Le problème n’est finalement pas d’avoir les œufs dans le même panier, de n’être qu’utilisateur que des services Google, des services Apple, ou Microsoft, c’est d’avoir la capacité à changer de service si le besoin se fait sentir : changement de politique commerciale, manque de confiance suite à un problème, une faille de sécurité.

Si on part du postulat que la multiplication des services est une prise de risque pour la sécurité, que l’enfermement dans certains services peut entraîner des risques de dépendance, le bon sens c’est de réduire le nombre de services, de logiciels utilisés afin de limiter les risques et de pouvoir réagir rapidement s’il faut rebondir. C’est du minimalisme appliqué à l’informatique. Je donnais plus haut l’exemple de notre jeune présent sur des tas de réseaux sociaux, utilisant des tas de services différents. Il y a fort à parier, on l’espère en tout cas, que parmi les différents réseaux sociaux utilisés, un ressort du lot, est plus important que les autres. Le bon sens c’est de n’être présent que sur ce réseau afin d’éviter les problèmes potentiels qui pourraient survenir avec les autres mais aussi mieux s’engager plutôt que de se disperser sur de nombreuses plateformes.
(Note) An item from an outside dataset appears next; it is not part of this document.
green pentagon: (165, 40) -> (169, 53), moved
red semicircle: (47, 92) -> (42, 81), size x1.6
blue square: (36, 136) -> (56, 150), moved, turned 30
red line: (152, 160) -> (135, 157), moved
Si bien sûr, le cas de la plateforme sociale n’a que peu d’importance pour un particulier, pas pour un professionnel qui aurait construit sa stratégie commerciale, dans d’autres cas c’est plus compliqué et c’est ainsi qu’on veillera à utiliser des formats ouverts. Vous avez certains logiciels qui vont enregistrer des sauvegardes dans un format qui n’est lisible que par ce logiciel. Par conséquent si ce logiciel disparaît, vous ne pouvez rien faire de votre sauvegarde qui ne sera pas lue par un autre logiciel. On parlera d’interopérabilité lorsque un format de fichier est lisible par d’autres logiciels. Dans le cadre la réalisation de mes cours, j’utilise la suite bureautique Libreoffice qui produit des fichiers au format odt, ce format est lisible par d’autres logiciels, si bien que si Libreoffice cesse son développement ou change sa politique je ne perds rien.

De façon synthétique on retiendra :

  • Multiplier les services, les logiciels c’est multiplier les risques. Faire preuve de minimalisme en informatique est une bonne solution.
  • On est enfermé dans un logiciel que parce qu’on en fait le choix : paresse de chercher ailleurs, mauvais choix de service qui n’est pas interopérable avec d’autres.

En informatique comme pour le reste, restez curieux, il est important de pouvoir réagir, rebondir et pour cela il est nécessaire de s’informer, y compris sur les logiciels ou les services que vous utilisez au quotidien.